„Back To Live“ mit „One To Zero“ und vielen Klassikern
Es gab eine Zeit, da kam man an SYLVAN nicht vorbei, wenn es um deutschen Prog und Artrock ging. Im Prinzip ist das auch heute noch so. Ihren Status als „Platzhirsche des deutschen Progressive Rock“ wird ihnen so schnell keiner nehmen, davon zeugen die Live-CD und der Konzertfilm, die am 27. Oktober 2023 im niederländischen Zoetermeer mitgeschnitten wurden.
SYLVANS Konzerte waren und sind stets etwas Besonderes. Auf unzähligen Festivals und Konzerten weltweit präsentierte die Band schon seit dem Jahr 2000 ihren atemberaubenden „New Artrock“. Wie bei vielen Künstlern waren aufgrund der Corona-Pandemie ihre Konzerte zuletzt etwas rar, doch sie ließen sich davon nicht verunsichern und setzten mit ihrem erfolgreichen Studio-Album „One To Zero“ ein deutliches Ausrufe- und Lebenszeichen.
Auf ihrer Tour im Jahr 2023 zeigten SYLVAN wieder, warum ihre Fans sie so lieben: eine perfekte Show mit einer spielfreudigen, eingespielten Band, mit bis ins Details abgestimmten Lichteffekten und Visuals sowie eine Setlist, die nun wirklich aber auch gar keine Wünsche übrig ließ. Obwohl das aktuelle Album als Konzeptwerk aufgebaut ist, hatte man sich entschieden, es nicht am Stück zu spielen. Die stärksten neuen Songs hatten es aber in die Setlist geschafft und konnten für sich stehen.
Die fünf Hamburger verstehen es dabei wie kaum eine andere Band, ihr Publikum auf eine emotionale Reise mitzunehmen. Eine Reise voller Extreme: mal laut, mal leise – mal zerbrechlich, mal vor Energie strotzend – mal scheinbar einfach, mal komplex. Aber immer melodiös und fokussiert auf den momentanen Hauptdarsteller: sei es Ausnahmesänger Marco Glühmann, Tasten-Zauberer Volker Söhl oder Gitarren-Virtuose Johnny Beck, welcher seinem grandiosen und unverwechselbaren Gitarrenspiel das Publikum bezaubert und eine wahre Bereicherung für SYLVAN auf der Bühne ist. Das Fundament bildet die äußerst solide und eingespielte Rhythmus-Sektion mit Bassist Sebastian Harnack und Drummer Matthias Harder.
Im Gesamtgeschehen fällt auf, dass SYLVAN zwar in vielen Passagen gewohnt sphärisch auftreten, aber teilweise auch eine gnadenlose Härte mit aggressiven Vokalparts zeigen. „Trust in Yourself“ vom letzten Album kristallisiert sich plötzlich als wahrer Live-Hammer heraus. Welch brachiale Kraft, welch bombastische Größe – dies kann kein Studioalbum rüberbringen, dies kann nur live erlebt werden.

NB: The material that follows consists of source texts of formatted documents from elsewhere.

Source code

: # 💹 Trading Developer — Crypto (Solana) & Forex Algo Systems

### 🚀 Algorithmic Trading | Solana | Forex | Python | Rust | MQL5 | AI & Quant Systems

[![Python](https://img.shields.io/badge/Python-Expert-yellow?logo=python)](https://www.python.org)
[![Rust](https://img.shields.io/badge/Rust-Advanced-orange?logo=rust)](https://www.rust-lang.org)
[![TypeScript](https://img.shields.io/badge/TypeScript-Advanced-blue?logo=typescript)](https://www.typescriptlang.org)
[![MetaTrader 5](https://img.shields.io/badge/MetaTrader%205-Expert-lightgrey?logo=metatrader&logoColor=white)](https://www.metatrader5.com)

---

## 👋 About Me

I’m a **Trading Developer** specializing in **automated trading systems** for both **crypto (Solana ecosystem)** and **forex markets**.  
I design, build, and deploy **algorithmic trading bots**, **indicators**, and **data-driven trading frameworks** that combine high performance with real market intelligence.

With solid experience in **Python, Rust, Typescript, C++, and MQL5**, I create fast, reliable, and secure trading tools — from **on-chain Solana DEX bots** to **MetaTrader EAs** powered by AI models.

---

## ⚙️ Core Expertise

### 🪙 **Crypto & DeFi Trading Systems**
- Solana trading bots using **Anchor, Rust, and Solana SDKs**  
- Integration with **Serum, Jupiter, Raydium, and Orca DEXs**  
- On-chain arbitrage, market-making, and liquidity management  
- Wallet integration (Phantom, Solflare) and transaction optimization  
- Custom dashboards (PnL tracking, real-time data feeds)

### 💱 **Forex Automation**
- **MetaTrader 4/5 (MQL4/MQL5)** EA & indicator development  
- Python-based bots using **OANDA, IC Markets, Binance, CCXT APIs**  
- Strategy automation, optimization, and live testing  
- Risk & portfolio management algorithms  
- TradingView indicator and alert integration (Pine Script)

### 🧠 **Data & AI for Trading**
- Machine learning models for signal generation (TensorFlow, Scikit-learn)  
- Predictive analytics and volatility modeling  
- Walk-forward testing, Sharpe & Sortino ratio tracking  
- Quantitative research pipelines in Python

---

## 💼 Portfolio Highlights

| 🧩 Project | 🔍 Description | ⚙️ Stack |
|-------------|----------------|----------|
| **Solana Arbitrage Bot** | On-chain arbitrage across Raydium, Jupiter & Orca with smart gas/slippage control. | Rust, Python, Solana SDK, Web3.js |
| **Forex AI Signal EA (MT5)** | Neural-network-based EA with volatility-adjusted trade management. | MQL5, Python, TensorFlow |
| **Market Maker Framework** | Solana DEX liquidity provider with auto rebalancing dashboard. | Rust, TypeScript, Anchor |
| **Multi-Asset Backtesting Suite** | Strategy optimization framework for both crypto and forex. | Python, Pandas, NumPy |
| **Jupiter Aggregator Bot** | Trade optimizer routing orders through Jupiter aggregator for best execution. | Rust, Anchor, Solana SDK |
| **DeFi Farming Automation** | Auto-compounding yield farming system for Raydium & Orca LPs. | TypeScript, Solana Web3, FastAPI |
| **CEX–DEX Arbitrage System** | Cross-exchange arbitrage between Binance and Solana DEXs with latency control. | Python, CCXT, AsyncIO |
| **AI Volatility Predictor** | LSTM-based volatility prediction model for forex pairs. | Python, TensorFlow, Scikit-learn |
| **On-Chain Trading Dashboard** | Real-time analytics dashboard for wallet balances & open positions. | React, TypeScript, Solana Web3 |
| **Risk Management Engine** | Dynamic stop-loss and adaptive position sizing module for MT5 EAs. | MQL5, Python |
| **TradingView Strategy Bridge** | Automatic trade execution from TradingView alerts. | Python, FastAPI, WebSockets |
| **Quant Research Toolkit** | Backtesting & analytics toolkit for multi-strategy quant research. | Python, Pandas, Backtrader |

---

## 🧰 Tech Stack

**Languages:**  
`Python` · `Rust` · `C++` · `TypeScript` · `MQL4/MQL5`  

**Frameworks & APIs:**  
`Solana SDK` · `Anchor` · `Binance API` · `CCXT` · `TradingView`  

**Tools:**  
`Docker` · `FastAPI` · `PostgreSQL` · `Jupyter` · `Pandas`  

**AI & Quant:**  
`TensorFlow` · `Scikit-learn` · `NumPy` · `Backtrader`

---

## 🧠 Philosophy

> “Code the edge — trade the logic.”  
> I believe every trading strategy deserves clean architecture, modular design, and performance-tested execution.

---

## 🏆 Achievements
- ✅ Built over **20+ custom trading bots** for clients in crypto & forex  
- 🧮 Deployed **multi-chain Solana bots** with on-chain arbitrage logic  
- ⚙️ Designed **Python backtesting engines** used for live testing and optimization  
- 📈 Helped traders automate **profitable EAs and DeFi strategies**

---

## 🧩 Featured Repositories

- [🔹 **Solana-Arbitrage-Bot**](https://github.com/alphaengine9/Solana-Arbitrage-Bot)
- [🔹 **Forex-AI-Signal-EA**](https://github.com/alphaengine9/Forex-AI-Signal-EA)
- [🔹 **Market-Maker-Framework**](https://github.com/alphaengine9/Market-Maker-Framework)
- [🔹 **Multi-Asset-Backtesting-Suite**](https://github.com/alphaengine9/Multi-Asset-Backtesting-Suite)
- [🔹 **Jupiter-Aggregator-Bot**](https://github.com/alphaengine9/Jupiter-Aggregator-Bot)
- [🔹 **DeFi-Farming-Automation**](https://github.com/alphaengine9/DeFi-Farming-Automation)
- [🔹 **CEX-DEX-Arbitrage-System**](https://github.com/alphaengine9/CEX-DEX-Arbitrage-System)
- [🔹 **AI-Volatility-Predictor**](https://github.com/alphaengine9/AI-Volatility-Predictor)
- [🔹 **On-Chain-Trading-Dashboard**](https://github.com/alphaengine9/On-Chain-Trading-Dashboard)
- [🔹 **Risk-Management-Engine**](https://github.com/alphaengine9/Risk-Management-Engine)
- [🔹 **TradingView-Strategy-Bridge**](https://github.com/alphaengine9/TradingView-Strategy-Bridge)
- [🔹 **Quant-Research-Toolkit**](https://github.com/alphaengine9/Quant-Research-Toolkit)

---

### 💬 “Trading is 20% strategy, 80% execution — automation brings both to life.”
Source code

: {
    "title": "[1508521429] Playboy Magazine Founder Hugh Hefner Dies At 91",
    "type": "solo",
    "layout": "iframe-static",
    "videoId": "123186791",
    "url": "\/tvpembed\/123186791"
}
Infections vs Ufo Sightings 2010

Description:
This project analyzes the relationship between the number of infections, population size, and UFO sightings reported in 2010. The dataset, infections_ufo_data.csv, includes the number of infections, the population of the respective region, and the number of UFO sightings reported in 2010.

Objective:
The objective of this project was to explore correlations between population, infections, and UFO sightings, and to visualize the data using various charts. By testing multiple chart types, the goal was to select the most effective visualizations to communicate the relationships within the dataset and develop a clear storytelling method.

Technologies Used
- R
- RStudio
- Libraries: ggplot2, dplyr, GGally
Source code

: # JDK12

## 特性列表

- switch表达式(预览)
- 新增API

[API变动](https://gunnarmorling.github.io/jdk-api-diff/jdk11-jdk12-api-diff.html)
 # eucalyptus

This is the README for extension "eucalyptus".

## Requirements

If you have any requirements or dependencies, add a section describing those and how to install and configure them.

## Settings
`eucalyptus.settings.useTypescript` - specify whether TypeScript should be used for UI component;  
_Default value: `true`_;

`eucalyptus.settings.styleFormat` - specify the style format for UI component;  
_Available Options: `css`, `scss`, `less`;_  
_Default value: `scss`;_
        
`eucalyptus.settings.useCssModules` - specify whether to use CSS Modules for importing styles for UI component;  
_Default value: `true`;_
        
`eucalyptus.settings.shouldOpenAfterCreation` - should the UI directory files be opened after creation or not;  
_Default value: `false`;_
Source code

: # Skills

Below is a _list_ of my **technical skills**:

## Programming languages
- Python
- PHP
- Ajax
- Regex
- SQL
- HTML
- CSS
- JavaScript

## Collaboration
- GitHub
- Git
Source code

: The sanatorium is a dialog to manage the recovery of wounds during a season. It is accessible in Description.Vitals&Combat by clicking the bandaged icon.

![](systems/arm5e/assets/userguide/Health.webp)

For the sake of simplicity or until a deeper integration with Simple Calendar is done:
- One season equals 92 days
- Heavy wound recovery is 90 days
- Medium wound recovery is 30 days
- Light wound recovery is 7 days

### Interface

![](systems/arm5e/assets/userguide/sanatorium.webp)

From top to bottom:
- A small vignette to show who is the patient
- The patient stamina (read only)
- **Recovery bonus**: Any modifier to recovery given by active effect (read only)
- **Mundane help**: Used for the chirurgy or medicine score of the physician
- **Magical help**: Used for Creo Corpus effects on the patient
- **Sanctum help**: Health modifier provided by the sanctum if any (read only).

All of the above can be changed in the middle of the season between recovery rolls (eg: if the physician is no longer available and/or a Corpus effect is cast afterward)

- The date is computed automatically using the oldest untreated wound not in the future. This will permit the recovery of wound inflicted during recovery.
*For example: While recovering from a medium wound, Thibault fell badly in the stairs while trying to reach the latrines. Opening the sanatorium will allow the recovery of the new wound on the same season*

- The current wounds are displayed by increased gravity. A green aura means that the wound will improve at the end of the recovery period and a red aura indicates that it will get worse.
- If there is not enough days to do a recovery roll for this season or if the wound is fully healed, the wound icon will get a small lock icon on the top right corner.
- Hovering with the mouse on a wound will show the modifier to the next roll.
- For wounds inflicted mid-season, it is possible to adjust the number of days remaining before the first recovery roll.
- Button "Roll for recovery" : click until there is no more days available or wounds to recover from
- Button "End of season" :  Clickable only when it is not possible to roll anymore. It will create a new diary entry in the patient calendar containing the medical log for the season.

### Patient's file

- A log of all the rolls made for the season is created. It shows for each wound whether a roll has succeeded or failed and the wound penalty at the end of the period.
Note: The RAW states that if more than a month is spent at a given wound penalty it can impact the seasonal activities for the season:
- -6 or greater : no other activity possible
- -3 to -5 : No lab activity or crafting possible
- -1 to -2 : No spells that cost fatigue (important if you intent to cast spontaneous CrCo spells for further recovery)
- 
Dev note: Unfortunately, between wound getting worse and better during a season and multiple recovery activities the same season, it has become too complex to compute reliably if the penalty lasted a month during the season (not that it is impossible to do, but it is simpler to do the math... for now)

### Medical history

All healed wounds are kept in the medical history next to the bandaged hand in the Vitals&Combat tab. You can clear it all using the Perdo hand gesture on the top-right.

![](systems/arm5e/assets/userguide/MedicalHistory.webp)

Schauplatz war das Poppodium Boerderij – eine Venue, die zurecht von vielen als der „Prog-Tempel“ schlechthin bezeichnet wird. Das „Who is Who“ der internationalen Szene gibt sich hier die regelrecht die Klinke in die Hand. „Wir fühlen uns hier extrem wohl auf dieser Bühne – ein fantastisches Publikum, eine tolle und professionelle Crew und das vielleicht beste Essen der Prog-Szene“, erzählt Frontman Marco Glühmann. Hier bekamen die Fans ein sehr vielseitiges Livealbum geboten, das versöhnlich mit dem wundervollen „Posthumous Silence“ endete.
SYLVAN treten hier den unwiderlegbaren Beweis an, dass sie nun mit voller Kraft zurück auf der Bühne sind. Ich freue mich schon wie Bolle auf den Gig nächsten Freitag beim finalen „Night of the Prog“-Festival.